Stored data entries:
* * * *

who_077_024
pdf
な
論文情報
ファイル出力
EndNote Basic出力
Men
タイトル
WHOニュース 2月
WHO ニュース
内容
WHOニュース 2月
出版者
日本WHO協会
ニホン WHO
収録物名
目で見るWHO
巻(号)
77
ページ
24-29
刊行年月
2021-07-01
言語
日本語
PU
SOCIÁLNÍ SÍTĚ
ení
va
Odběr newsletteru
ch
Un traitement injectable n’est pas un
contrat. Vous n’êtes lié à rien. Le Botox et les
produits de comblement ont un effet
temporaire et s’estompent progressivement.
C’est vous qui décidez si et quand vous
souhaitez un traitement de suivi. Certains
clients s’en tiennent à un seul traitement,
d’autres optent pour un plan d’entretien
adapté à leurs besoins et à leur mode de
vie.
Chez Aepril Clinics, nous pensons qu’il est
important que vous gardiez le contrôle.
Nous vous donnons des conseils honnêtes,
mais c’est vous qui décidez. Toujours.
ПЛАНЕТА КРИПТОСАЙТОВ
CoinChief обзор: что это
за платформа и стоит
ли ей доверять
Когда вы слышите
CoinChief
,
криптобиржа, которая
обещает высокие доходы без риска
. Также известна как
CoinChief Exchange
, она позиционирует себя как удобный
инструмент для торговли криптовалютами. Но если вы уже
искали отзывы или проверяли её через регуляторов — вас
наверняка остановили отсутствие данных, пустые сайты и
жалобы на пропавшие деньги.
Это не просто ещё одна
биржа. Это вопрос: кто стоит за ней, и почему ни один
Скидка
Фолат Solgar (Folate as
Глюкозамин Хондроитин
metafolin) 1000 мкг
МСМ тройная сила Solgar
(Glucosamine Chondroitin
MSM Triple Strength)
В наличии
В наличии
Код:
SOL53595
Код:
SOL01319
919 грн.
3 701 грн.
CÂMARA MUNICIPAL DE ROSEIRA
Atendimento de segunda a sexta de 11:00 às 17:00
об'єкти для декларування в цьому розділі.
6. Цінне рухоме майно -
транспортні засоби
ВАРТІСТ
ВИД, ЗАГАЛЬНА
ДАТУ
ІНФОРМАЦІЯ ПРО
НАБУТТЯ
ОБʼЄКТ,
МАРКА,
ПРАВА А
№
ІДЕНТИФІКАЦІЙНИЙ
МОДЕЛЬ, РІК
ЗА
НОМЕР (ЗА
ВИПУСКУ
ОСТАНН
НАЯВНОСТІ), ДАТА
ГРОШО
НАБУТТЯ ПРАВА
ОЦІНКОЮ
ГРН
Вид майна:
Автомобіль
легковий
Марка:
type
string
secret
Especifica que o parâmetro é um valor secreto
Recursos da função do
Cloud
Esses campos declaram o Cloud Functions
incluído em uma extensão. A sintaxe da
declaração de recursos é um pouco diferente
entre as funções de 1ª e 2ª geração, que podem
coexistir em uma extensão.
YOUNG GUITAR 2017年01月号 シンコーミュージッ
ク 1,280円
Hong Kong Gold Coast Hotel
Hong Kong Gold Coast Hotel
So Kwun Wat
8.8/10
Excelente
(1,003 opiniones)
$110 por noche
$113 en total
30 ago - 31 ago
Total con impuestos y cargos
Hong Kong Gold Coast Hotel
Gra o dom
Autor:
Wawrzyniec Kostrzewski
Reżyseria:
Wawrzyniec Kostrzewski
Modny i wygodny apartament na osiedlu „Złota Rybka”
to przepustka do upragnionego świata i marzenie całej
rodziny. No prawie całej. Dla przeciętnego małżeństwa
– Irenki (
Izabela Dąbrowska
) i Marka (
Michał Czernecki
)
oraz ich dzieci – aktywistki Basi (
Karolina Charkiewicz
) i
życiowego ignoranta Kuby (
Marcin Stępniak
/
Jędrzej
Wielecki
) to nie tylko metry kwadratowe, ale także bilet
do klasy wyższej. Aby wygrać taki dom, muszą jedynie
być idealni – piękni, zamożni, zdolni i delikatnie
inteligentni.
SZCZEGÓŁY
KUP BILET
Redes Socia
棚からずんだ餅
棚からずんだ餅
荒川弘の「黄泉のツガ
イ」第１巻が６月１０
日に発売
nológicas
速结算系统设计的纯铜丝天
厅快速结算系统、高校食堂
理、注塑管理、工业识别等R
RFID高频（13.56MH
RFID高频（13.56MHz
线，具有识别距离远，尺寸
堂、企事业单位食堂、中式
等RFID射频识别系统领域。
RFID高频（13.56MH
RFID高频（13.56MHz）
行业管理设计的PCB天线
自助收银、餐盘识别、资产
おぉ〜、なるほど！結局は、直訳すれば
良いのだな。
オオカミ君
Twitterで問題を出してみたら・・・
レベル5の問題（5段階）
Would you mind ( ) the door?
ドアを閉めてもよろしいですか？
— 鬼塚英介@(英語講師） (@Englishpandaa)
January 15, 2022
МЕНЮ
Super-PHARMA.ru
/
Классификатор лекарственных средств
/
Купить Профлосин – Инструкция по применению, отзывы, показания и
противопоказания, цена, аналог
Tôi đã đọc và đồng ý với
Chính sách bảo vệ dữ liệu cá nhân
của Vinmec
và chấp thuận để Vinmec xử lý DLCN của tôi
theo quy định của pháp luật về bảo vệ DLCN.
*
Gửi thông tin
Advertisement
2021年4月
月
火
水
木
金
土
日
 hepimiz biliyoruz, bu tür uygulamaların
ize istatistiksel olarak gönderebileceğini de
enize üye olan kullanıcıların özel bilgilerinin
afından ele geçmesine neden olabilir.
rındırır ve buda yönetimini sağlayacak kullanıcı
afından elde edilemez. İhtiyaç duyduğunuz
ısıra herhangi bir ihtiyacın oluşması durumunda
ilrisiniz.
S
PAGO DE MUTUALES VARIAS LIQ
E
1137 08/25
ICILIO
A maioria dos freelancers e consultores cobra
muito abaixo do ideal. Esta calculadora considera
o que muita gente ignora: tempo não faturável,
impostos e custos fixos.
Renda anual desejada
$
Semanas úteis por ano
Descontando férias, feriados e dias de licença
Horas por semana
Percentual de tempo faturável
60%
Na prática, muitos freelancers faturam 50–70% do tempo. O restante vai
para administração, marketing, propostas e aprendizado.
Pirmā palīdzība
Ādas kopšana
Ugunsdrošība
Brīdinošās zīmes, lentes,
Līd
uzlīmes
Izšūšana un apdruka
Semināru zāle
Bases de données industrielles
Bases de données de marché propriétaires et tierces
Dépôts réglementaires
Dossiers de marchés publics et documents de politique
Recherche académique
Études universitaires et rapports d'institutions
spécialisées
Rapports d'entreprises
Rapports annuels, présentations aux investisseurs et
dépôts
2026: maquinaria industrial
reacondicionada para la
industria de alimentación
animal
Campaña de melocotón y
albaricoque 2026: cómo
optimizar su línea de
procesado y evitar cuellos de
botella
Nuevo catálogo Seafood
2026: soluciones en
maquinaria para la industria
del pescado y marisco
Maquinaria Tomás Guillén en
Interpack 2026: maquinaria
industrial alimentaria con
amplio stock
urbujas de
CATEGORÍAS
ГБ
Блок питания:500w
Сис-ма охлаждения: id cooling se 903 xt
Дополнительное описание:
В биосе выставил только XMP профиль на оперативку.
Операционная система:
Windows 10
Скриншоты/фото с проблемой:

* * * *

#### What is being asked:
Transcribe the entries word for word, starting with their first line and going on through the line that contains "инструмент для торговли".

#### Reply:
who_077_024
pdf
な
論文情報
ファイル出力
EndNote Basic出力
Men
タイトル
WHOニュース 2月
WHO ニュース
内容
WHOニュース 2月
出版者
日本WHO協会
ニホン WHO
収録物名
目で見るWHO
巻(号)
77
ページ
24-29
刊行年月
2021-07-01
言語
日本語
PU
SOCIÁLNÍ SÍTĚ
ení
va
Odběr newsletteru
ch
Un traitement injectable n’est pas un
contrat. Vous n’êtes lié à rien. Le Botox et les
produits de comblement ont un effet
temporaire et s’estompent progressivement.
C’est vous qui décidez si et quand vous
souhaitez un traitement de suivi. Certains
clients s’en tiennent à un seul traitement,
d’autres optent pour un plan d’entretien
adapté à leurs besoins et à leur mode de
vie.
Chez Aepril Clinics, nous pensons qu’il est
important que vous gardiez le contrôle.
Nous vous donnons des conseils honnêtes,
mais c’est vous qui décidez. Toujours.
ПЛАНЕТА КРИПТОСАЙТОВ
CoinChief обзор: что это
за платформа и стоит
ли ей доверять
Когда вы слышите
CoinChief
,
криптобиржа, которая
обещает высокие доходы без риска
. Также известна как
CoinChief Exchange
, она позиционирует себя как удобный
инструмент для торговли криптовалютами. Но если вы уже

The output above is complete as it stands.